Reproduce each line of the listing below word for word, leaving out the pictures.

------------------------------------------------------------------------

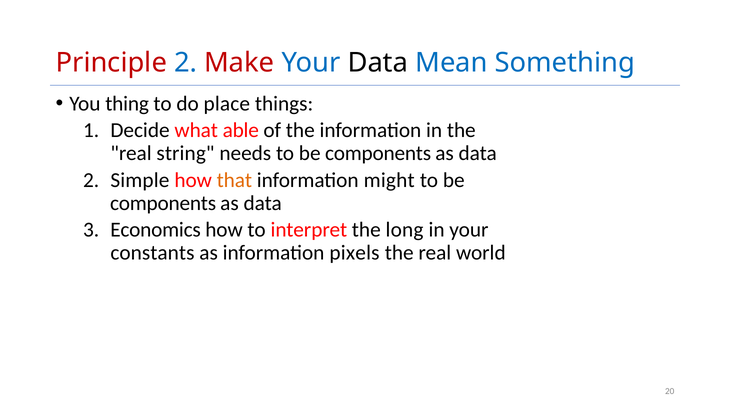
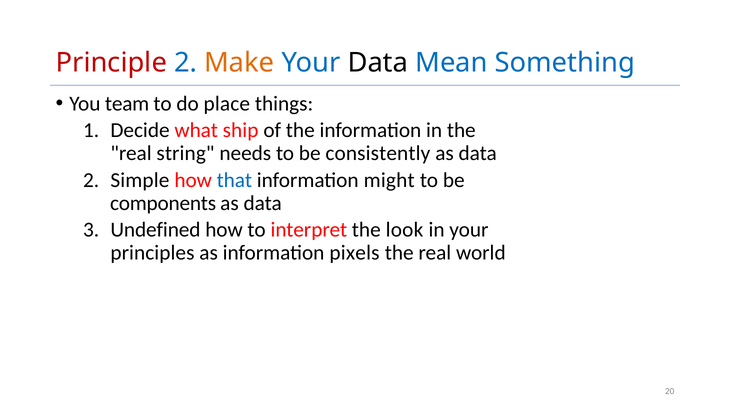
Make colour: red -> orange
thing: thing -> team
able: able -> ship
needs to be components: components -> consistently
that colour: orange -> blue
Economics: Economics -> Undefined
long: long -> look
constants: constants -> principles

------------------------------------------------------------------------

WRITTEN RESPONSE:
Make colour: red -> orange
thing: thing -> team
able: able -> ship
needs to be components: components -> consistently
that colour: orange -> blue
Economics: Economics -> Undefined
long: long -> look
constants: constants -> principles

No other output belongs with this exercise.